───── Texte fourni ─────

Précarité et surveillance : les plateformes numériques ne cessent de s’enrichir grâce aux régions les plus pauvres d’Europe

Précarité et surveillance : les plateformes numériques ne cessent de s'enrichir grâce aux régions les plus pauvres d'Europe

Faced with economic and employment instability, ever more workers are juggling traditional work with online work as a second source of income.

(María Crespo, ET; Riccardo Milani/Hans Lucas, via AFP. Composition: Fátima Donaire)

La technologie envahit notre vie et notre quotidien. Elle crée de nouvelles opportunités de progrès dans le monde du travail mais génère aussi des pièges qui perpétuent la précarité des travailleurs les plus vulnérables. Une étude récemment réalisée par l’Institut syndical européen (ETUI, European Trade Union Institute), intitulée Juggling online gigs with offline jobs (« Jongler entre emplois en ligne et emplois hors ligne », en français), révèle que les travailleurs des plateformes numériques, qu’ils opèrent sur Internet ou à la demande, occupent non seulement des emplois précaires dans le monde réel (offline), mais qu’ils vivent en outre dans les marchés du travail des régions les moins favorisées de l’Union européenne.

C’est un paysage quotidien dont les protagonistes – depuis les livreurs et les transporteurs motorisés, rattachés à des plateformes numériques, jusqu’aux créateurs travaillant sur Internet – effectuent leurs tâches dans des conditions d’instabilité économique et professionnelle.

En observant plus attentivement « la carte des régions qui affichent la plus forte proportion de travail via Internet, nous trouvons par exemple la Normandie et la Bourgogne en France, la région du centre de la Pologne, la région de Brême, la Sarre et la Saxe en Allemagne, le centre de la Bulgarie, l’est et le centre de l’Irlande, le centre de la Slovaquie (Stredné Slovensko), les îles Égéennes et la Crète en Grèce, l’est de l’Espagne, le sud de l’Italie, l’ouest de l’Autriche, le nord-ouest et le centre de la Roumanie, ou la Transdanubie en Hongrie », indique à Equal Times le chercheur Wouter Zwysen, co-auteur de l’étude avec Agnieszka Piasna.

───── Extraits des lignes ─────

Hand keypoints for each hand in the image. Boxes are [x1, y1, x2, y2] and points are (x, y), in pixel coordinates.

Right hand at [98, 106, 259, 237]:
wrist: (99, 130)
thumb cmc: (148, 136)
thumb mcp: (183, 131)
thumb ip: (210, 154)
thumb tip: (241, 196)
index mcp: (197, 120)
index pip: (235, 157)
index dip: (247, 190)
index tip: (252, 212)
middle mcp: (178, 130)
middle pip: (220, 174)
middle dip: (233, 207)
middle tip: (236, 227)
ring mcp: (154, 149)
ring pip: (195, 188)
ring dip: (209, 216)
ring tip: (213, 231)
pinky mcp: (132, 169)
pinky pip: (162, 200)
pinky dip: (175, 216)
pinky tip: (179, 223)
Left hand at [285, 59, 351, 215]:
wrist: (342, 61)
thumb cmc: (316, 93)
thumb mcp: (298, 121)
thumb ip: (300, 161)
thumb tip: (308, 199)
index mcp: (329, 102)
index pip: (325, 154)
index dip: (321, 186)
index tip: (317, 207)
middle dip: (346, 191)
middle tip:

─────

*Activité*.
Recopiez en entier le texte sur la précarité des travailleurs des plateformes numériques, sans y changer un seul mot.

*Réponse*.
Précarité et surveillance : les plateformes numériques ne cessent de s’enrichir grâce aux régions les plus pauvres d’Europe

Précarité et surveillance : les plateformes numériques ne cessent de s'enrichir grâce aux régions les plus pauvres d'Europe

Faced with economic and employment instability, ever more workers are juggling traditional work with online work as a second source of income.

(María Crespo, ET; Riccardo Milani/Hans Lucas, via AFP. Composition: Fátima Donaire)

La technologie envahit notre vie et notre quotidien. Elle crée de nouvelles opportunités de progrès dans le monde du travail mais génère aussi des pièges qui perpétuent la précarité des travailleurs les plus vulnérables. Une étude récemment réalisée par l’Institut syndical européen (ETUI, European Trade Union Institute), intitulée Juggling online gigs with offline jobs (« Jongler entre emplois en ligne et emplois hors ligne », en français), révèle que les travailleurs des plateformes numériques, qu’ils opèrent sur Internet ou à la demande, occupent non seulement des emplois précaires dans le monde réel (offline), mais qu’ils vivent en outre dans les marchés du travail des régions les moins favorisées de l’Union européenne.

C’est un paysage quotidien dont les protagonistes – depuis les livreurs et les transporteurs motorisés, rattachés à des plateformes numériques, jusqu’aux créateurs travaillant sur Internet – effectuent leurs tâches dans des conditions d’instabilité économique et professionnelle.

En observant plus attentivement « la carte des régions qui affichent la plus forte proportion de travail via Internet, nous trouvons par exemple la Normandie et la Bourgogne en France, la région du centre de la Pologne, la région de Brême, la Sarre et la Saxe en Allemagne, le centre de la Bulgarie, l’est et le centre de l’Irlande, le centre de la Slovaquie (Stredné Slovensko), les îles Égéennes et la Crète en Grèce, l’est de l’Espagne, le sud de l’Italie, l’ouest de l’Autriche, le nord-ouest et le centre de la Roumanie, ou la Transdanubie en Hongrie », indique à Equal Times le chercheur Wouter Zwysen, co-auteur de l’étude avec Agnieszka Piasna.